I tried Corid first (amprolium) and also treated for other paristic illnesses - e. cuniculi, giarrdia, worms; I kept losing rabbits before involving my vet and doing fecal testing to identify/ confirm the coccidiosis. My veterinarian recommends minimum of 10 day treatment, any less simply develops resistant strains. The cocci are pernicious in the environmnet and encyst into spore-like cells that can lie dormant for prolonged periods of time; hence the need to sanitize with ammonia and retreat rabbits at 14 day intervals.

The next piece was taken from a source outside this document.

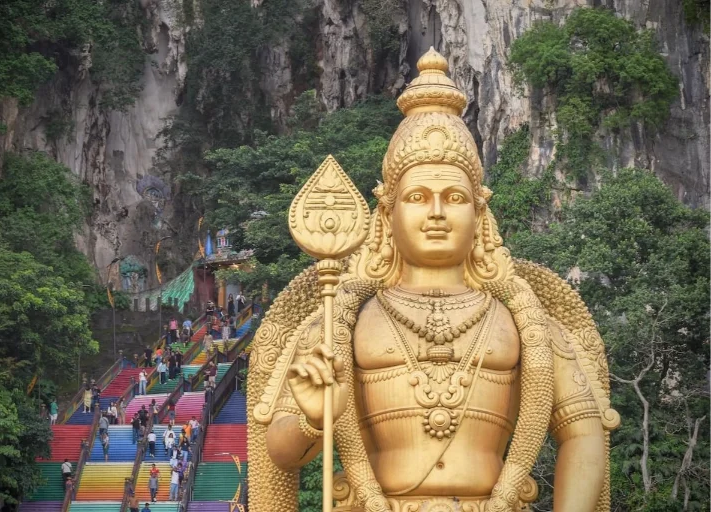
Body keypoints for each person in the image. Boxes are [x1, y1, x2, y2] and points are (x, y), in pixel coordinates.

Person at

Because I have a fairly large rabbitry (30 breeding stock) I am still using the Sulmet when weaning kits, and also treating new rabbits with the concentrated Albon as part of the quarantine process. The disease obviously hitchiked into the rabbitry from somewhere else; I do quarantine all arrivals for 30 days, but as I mentioned adults are usually asymptomatic.

So far, at month three, my weanling deaths have gone down to about 5 %, which is much closer to average but I went for years when I never lost a kit once they reached about 3 weeks of age. So, hopefully over time I will get back to my coccidosis- free levels of production.